Sunday, January 18, 2009

790. Raekwon - Only Built 4 Cuban Linx ... (1995)


















Track Listing

1. Striving For Perfection
2. Knuckleheadz
3. Knowledge God
4. Criminology
5. Incarcerated Scarfaces
6. Rainy Dayz
7. Guillotine (Swordz)
8. Can It Be All So Simple (Remix)
9. Shark Niggas (Biters)
10. Ice Water
11. Glaciers Of Ice
12. Verbal Intercourse
13. Wisdom Body
14. Spot Rusherz
15. Ice Cream
16. Wu-Gambinos
17. Heaven & Hell
18. North Star (Jewels)

Review

An interesting thing about the whole Wu-Tang project is how consistent all of it is, how each album by any of the members or the Clan itself is so interconnected with everything else. It is like nothing else in music.

That being said there are different levels of success to the different albums and the nature of the thing leads to a considerable amount of overlap. You keep recognising song after song and they all owe so much to
36 Chambers that none has the impact of that album.

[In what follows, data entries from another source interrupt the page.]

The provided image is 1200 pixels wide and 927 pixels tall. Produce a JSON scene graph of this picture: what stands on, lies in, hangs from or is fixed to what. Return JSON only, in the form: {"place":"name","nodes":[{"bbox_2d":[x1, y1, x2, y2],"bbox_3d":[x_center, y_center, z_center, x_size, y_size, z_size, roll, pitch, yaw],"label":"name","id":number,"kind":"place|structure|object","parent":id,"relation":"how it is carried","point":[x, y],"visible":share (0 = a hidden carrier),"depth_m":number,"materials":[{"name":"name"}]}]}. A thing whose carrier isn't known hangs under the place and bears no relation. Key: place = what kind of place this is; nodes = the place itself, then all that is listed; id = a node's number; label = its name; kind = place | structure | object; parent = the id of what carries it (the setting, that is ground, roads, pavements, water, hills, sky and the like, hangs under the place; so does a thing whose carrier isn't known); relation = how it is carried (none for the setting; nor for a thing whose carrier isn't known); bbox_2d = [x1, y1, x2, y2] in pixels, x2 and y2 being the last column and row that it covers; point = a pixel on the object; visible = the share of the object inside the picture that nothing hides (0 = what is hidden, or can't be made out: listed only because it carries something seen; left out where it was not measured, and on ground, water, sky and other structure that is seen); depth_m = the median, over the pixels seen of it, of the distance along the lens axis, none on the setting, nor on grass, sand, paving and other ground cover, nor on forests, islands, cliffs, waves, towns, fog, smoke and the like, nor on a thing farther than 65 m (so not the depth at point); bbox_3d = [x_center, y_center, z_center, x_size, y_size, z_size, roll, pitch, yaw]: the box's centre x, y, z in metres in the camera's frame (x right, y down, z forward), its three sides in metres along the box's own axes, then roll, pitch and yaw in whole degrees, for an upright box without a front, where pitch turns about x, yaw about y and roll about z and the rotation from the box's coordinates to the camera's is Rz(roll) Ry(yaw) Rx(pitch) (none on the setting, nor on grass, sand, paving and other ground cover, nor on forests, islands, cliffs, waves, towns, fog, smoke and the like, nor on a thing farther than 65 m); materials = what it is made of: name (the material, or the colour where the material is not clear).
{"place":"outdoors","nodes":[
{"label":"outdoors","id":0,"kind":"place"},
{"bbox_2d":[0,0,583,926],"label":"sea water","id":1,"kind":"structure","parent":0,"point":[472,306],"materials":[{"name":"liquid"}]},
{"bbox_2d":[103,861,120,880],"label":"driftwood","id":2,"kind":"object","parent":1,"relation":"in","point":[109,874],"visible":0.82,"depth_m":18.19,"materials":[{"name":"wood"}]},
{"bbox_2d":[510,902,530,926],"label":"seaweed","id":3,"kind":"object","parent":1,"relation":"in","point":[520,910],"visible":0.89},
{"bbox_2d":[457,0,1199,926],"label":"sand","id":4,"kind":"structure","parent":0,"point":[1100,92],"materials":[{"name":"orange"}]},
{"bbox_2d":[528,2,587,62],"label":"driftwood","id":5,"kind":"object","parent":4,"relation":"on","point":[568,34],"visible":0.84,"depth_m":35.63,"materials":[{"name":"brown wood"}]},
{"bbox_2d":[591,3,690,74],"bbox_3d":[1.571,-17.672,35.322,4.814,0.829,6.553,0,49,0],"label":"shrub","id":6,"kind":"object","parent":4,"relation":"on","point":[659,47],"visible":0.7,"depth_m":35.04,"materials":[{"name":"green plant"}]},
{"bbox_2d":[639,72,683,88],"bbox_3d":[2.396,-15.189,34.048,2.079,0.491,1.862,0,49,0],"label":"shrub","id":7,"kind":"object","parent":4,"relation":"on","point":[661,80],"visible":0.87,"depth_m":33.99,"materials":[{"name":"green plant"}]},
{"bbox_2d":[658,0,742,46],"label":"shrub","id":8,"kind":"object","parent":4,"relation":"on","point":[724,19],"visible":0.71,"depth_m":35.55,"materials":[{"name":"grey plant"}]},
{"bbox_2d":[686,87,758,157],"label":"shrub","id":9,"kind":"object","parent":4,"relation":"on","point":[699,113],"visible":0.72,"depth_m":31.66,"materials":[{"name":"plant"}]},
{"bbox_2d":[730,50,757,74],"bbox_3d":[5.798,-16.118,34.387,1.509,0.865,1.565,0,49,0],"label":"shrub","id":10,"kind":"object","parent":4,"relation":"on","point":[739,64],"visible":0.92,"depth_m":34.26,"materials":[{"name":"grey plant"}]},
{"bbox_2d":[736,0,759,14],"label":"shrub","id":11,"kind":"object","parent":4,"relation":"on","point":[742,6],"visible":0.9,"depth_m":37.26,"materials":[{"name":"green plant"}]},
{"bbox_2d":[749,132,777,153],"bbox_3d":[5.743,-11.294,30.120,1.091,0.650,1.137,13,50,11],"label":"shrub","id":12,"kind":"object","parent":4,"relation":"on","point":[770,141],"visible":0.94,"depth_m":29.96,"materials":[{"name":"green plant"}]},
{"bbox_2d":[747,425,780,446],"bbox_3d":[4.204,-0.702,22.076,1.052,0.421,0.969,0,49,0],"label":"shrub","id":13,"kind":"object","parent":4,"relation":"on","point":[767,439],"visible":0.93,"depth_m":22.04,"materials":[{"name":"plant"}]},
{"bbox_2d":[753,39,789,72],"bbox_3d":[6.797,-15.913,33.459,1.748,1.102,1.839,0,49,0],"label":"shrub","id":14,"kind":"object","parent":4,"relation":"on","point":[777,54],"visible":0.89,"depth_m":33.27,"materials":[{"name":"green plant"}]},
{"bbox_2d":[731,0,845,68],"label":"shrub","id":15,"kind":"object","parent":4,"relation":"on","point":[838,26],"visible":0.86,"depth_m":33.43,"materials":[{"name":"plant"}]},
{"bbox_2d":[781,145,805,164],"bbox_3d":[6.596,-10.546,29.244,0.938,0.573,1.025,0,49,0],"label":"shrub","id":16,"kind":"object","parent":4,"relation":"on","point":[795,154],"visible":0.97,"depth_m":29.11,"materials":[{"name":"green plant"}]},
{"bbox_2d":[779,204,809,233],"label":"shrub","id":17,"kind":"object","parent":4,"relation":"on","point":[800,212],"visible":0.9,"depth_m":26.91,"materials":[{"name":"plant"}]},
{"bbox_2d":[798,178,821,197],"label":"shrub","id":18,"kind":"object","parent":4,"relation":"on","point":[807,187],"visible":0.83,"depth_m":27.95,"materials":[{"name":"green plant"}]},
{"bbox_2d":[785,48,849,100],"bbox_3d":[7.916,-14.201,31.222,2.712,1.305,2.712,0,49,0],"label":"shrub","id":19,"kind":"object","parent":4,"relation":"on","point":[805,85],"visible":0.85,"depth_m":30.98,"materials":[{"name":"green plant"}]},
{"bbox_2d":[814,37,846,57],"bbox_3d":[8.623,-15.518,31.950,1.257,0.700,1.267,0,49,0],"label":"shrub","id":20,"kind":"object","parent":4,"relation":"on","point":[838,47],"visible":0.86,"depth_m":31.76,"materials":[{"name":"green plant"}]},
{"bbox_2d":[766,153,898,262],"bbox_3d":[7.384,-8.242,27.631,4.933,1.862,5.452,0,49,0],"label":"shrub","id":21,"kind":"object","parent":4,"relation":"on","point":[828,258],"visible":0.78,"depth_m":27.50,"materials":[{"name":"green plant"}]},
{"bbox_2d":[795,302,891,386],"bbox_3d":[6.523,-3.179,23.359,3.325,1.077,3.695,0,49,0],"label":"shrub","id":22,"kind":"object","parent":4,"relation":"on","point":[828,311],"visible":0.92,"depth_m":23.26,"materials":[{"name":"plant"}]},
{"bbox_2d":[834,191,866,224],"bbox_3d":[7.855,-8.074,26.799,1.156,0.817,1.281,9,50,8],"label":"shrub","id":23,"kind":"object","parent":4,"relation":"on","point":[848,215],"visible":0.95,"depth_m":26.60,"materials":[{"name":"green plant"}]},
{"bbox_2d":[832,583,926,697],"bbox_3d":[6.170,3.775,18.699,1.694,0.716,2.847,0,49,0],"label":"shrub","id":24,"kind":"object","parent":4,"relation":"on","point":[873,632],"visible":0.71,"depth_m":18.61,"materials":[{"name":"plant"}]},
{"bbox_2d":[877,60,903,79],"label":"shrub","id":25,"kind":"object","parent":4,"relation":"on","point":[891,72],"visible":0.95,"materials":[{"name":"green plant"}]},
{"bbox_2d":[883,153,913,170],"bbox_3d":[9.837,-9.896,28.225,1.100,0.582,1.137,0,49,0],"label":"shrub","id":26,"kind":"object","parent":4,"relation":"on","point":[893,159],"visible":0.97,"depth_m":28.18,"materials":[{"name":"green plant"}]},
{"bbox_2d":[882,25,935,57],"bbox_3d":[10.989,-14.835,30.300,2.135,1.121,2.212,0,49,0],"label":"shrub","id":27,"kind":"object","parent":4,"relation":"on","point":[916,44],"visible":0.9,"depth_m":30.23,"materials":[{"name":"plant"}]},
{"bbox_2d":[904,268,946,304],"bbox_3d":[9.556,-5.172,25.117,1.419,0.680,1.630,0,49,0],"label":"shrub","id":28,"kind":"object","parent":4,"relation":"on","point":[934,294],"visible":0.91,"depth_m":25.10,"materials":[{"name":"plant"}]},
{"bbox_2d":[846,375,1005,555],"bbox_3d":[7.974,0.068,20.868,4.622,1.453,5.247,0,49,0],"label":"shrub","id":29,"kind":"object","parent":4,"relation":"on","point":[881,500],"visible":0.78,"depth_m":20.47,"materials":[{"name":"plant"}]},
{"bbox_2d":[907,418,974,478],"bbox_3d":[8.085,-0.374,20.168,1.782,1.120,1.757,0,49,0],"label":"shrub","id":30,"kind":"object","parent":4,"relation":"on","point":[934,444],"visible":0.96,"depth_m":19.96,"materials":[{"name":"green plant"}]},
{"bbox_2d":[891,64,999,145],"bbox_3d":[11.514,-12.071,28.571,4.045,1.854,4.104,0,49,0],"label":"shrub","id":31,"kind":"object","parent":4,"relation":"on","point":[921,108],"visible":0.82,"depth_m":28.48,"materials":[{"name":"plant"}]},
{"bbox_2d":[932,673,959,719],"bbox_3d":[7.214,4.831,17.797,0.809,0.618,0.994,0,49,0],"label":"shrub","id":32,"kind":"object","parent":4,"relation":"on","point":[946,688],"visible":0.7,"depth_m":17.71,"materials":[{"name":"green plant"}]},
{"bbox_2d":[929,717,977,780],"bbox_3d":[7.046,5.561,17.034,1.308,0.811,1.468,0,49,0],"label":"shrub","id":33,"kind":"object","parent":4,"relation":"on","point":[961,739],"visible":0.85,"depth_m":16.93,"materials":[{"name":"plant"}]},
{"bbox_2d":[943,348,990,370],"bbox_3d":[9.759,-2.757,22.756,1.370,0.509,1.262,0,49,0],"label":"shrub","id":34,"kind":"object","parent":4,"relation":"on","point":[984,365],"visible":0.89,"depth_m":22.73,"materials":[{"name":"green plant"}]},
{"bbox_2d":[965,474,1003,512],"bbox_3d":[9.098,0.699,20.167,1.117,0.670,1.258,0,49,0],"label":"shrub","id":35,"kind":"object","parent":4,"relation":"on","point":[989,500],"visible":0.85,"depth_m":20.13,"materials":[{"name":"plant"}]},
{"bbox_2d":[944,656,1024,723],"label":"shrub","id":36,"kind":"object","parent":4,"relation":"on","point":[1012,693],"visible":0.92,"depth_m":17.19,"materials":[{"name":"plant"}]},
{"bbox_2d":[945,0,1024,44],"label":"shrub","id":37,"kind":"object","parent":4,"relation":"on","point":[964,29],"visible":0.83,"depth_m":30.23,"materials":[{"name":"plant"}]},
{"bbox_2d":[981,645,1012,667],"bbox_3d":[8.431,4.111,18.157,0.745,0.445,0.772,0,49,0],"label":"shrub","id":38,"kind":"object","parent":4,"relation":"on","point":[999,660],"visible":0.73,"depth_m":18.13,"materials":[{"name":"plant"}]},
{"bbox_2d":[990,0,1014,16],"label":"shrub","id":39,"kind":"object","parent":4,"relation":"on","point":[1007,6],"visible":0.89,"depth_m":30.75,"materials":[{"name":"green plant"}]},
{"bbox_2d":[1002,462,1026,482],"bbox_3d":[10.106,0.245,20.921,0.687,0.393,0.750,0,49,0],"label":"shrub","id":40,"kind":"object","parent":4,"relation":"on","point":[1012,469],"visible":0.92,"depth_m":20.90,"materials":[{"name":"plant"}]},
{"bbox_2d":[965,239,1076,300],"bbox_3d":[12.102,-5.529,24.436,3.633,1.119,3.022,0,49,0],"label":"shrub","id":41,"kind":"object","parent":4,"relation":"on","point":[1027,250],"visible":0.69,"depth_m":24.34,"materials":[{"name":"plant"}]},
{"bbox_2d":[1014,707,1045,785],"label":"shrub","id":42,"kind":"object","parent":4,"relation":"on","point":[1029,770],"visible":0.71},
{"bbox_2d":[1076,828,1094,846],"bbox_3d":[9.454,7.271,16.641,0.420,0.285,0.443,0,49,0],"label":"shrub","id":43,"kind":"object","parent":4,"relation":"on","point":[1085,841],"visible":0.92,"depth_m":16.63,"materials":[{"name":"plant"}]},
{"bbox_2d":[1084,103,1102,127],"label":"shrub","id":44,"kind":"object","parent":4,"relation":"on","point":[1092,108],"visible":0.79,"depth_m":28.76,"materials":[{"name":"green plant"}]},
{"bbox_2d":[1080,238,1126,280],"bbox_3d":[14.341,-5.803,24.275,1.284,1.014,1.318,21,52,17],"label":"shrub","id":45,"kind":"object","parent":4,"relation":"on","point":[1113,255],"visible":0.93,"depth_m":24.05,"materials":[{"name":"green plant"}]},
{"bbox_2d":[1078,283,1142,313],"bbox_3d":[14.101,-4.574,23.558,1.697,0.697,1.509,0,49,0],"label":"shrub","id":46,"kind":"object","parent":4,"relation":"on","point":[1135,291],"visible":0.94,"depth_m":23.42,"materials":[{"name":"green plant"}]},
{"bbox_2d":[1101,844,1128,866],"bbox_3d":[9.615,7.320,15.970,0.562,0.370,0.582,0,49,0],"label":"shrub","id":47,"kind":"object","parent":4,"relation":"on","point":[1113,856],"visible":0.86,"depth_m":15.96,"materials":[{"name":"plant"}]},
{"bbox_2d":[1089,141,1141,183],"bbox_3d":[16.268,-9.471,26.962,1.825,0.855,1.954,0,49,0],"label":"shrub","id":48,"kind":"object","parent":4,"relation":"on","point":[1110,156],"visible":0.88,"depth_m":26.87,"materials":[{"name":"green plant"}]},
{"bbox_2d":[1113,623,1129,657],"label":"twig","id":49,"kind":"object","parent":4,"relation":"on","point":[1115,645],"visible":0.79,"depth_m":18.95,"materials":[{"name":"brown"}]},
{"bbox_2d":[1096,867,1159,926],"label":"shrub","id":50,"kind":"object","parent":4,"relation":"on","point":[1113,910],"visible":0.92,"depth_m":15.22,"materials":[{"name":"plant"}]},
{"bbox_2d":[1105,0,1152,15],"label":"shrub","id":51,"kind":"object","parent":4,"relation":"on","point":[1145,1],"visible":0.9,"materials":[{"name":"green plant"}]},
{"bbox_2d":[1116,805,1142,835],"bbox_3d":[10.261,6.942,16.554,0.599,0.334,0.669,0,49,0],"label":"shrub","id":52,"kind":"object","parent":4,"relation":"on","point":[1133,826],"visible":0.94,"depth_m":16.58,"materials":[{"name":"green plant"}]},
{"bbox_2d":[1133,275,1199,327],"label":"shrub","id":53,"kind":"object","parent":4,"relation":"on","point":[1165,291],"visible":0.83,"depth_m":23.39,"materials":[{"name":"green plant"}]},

Still, Raekwon produces a solo Wu-Tang album which is even better than Method Man's Tical, the sampling is in the same tradition with great snippets of martial arts films and great jazzy\experimental samples. What it brings of new is the association of Gangsta with Italian Mafia, something which would be imitated to an inch of its life. So if you really love the Wu-Tang this is a great solo album for you, if not
36 Chambers is still more essential.

Track Highlights

1. Knowledge God
2. Criminology
3. Verbal Intercourse
4. Heaven & Hell

Final Grade

8/10

Trivia

From Wikipedia:

A member of The Wu-Tang Clan, Raekwon released Only Built 4 Cuban Linx...—originally to be titled Only Built 4 Cuban Linx Niggaz — as his first solo album. It was a diverse, theatrical criminological epic that saw The RZA move away from the raw, stripped-down beats of the early albums and towards a richer, cinematic sound more reliant on strings and classic soul samples. Lavish living and the crime underworld are referenced throughout, with the mystique of the Wu-Tang Clan deepened by the adoption of crime boss aliases and the crew name Wu-Gambinos. This album is commonly referred to as The Purple Tape because the original cassette's plastic was entirely purple. Raekwon made this decision because he wanted to make sure people knew his album, in a way similar to how drug dealers may mark their goods.